Interessante também, por outro lado, é uma certa possibilidade de (2) exclusão da responsabilidade do depositário, se aquele provar que a mesma ocorreu devido a acontecimentos externos que estejam fora do seu controlo razoável e cujas consequências não poderiam ter sido evitadas apesar de todos os esforços razoáveis – uma previsão baseada, portanto, naquilo que é uma quase aproximação ao conceito de força maior. 

Ainda neste espectro, mas em concreto no que se refere à possibilidade de (3) exoneração de responsabilidade civil, nos casos de perda de instrumentos financeiros confiados à guarda de um terceiro, o depositário de OIA de subscrição particular ou dirigido exclusivamente a investidores profissionais pode exonerar-se da sua responsabilidade civil se provar que: a) foram cumpridos todos os requisitos de subcontratação de funções de guarda; b) foi celebrado um contrato escrito entre o depositário e o terceiro que transfere expressamente a responsabilidade do depositário para este último e permite à sociedade gestora, ou ao depositário em nome desta, acionar o terceiro em caso de perda dos instrumentos financeiros; c) foi celebrado um contrato escrito entre o depositário e a sociedade gestora que prevê expressamente a possibilidade de o depositário se exonerar da sua responsabilidade, que contém o interesse legítimo dessa exclusão.

No caso previsto no n.º 4 do artigo 136.º [caso de subcontratação das funções do depositário a uma entidade local], o depositário de OIA de subscrição particular ou dirigido exclusivamente a investidores profissionais pode exonerar-se da sua responsabilidade civil nas seguintes condições: a) os documentos constitutivos do organismo de investimento coletivo em causa permitam expressamente essa exoneração nas condições estabelecidas no presente número; b) os participantes do organismo de investimento coletivo em causa tenham sido devidamente informados da exoneração e das circunstâncias que a justificam antes do investimento; c) a sociedade gestora tenha encarregado o depositário de subcontratar a guarda dos instrumentos financeiros em causa numa entidade local; d) o contrato escrito celebrado entre o depositário e a sociedade gestora permite expressamente a exoneração; e e) o contrato escrito celebrado entre o depositário e o terceiro transfere expressamente a responsabilidade do depositário para a entidade local em causa e permite à sociedade gestora, ou ao depositário em nome desta, acionar de forma idêntica a entidade local em caso de perda dos instrumentos financeiros.

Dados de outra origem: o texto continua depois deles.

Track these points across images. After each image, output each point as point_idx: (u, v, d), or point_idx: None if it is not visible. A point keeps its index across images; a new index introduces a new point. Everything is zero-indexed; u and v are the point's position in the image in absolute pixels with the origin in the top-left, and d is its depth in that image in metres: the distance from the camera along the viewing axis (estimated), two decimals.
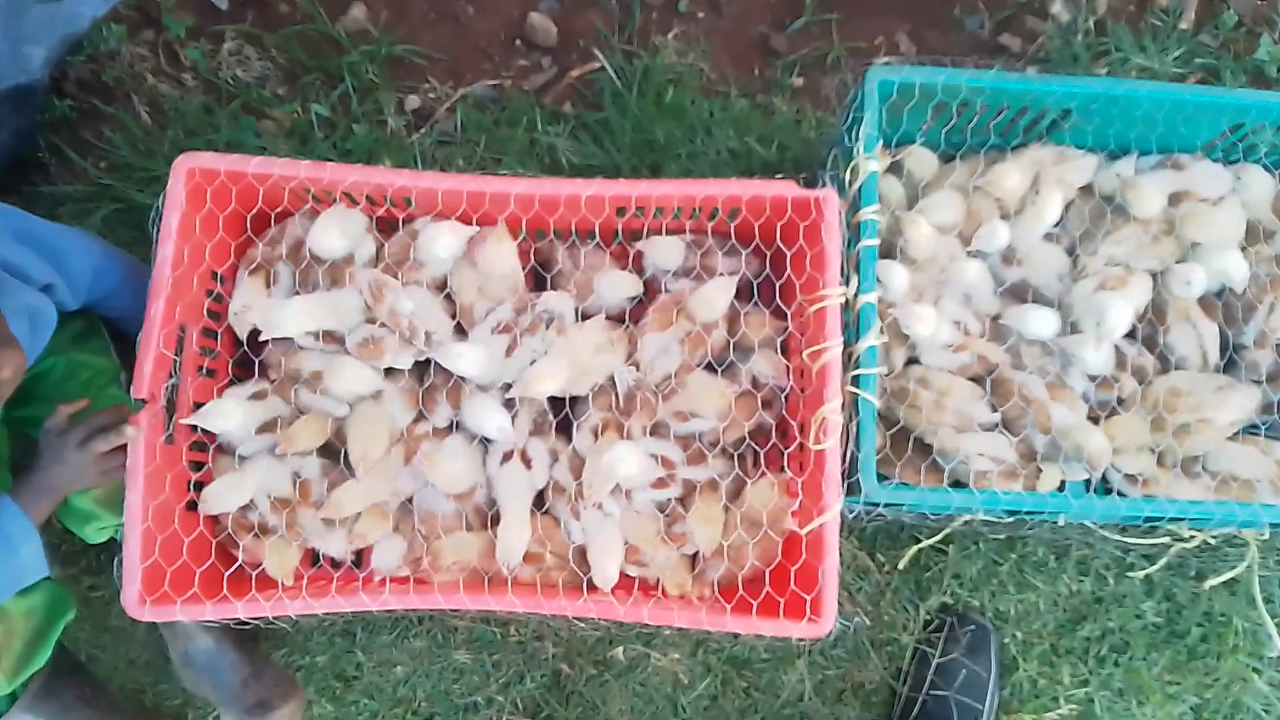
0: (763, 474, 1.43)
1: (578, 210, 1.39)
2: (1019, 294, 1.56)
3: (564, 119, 1.86)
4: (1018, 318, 1.51)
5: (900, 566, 1.66)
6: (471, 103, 1.88)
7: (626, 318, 1.55)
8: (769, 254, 1.55)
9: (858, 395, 1.34)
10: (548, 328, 1.41)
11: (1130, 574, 1.71)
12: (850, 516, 1.38)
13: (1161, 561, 1.65)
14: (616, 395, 1.45)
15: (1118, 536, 1.60)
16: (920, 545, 1.63)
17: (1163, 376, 1.52)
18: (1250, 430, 1.56)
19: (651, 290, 1.54)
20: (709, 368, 1.50)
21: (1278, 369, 1.55)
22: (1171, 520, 1.43)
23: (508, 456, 1.43)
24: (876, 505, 1.36)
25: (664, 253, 1.52)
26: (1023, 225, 1.55)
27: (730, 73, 1.92)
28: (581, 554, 1.41)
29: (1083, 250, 1.56)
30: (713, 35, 1.94)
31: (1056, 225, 1.58)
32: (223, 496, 1.38)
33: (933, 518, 1.48)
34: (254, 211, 1.41)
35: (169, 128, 1.84)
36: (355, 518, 1.40)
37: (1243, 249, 1.56)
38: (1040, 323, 1.50)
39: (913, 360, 1.55)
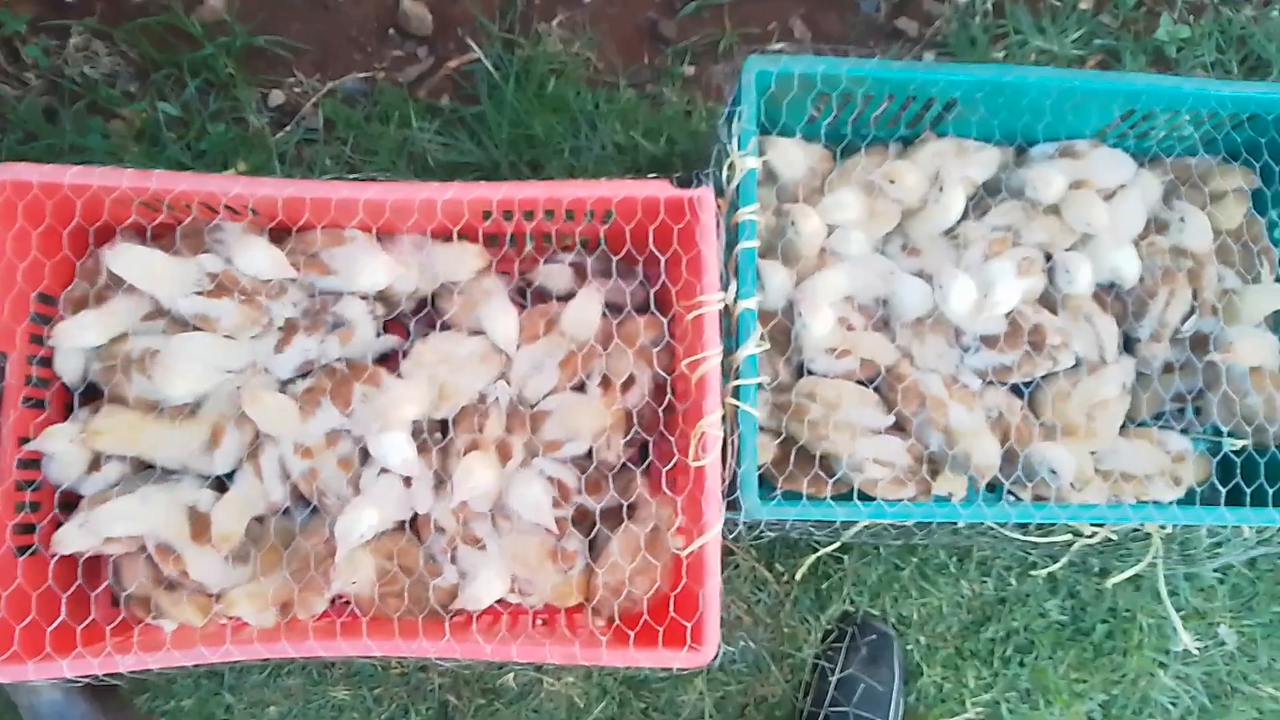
0: (641, 496, 1.35)
1: (433, 217, 1.29)
2: None
3: (440, 113, 1.74)
4: (894, 302, 1.44)
5: (798, 577, 1.59)
6: (340, 97, 1.75)
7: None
8: (641, 259, 1.46)
9: (738, 408, 1.27)
10: (332, 331, 1.31)
11: (1033, 573, 1.67)
12: (730, 536, 1.31)
13: (1064, 559, 1.61)
14: (489, 414, 1.36)
15: (1019, 536, 1.56)
16: (817, 554, 1.57)
17: (1039, 390, 1.47)
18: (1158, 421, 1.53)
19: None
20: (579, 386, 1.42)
21: (1177, 361, 1.52)
22: (1083, 521, 1.39)
23: (384, 470, 1.33)
24: (760, 523, 1.29)
25: (555, 280, 1.46)
26: (926, 223, 1.48)
27: (618, 62, 1.82)
28: (452, 593, 1.32)
29: (967, 223, 1.50)
30: (599, 22, 1.84)
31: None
32: (72, 538, 1.24)
33: (830, 525, 1.43)
34: (70, 227, 1.27)
35: (7, 132, 1.69)
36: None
37: (1137, 243, 1.52)
38: (912, 293, 1.43)
39: (800, 368, 1.48)
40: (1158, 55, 1.89)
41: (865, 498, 1.36)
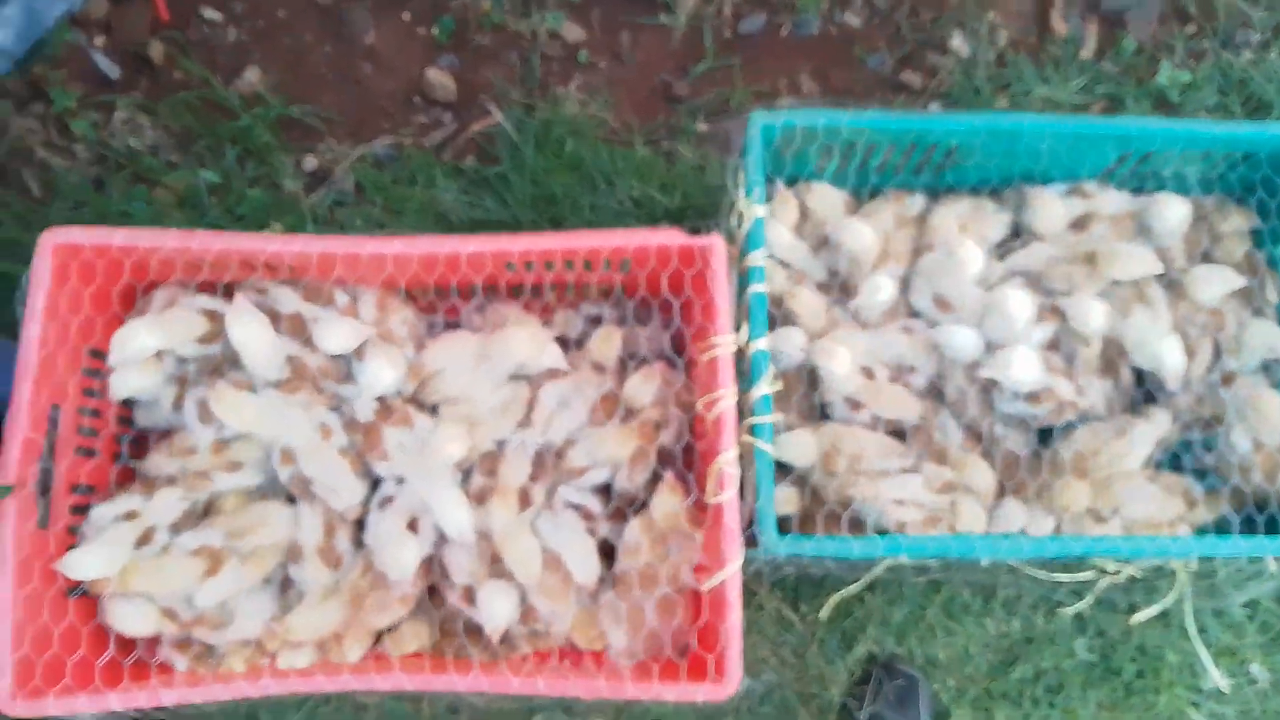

Embora seja ainda cedo para aquilatar as características deste regime, nomeadamente quanto à previsão dos sub-regimes existentes, não deixa de ser elucidativo este movimento de responsabilização do depositário – atentos, até, aquilo que foram os escândalos financeiros ocorridos neste tipo de ambiente jurídico temático – e que parece indicar uma crescente preocupação com a qualidade do acompanhamento (e responsabilização) destes intervenientes.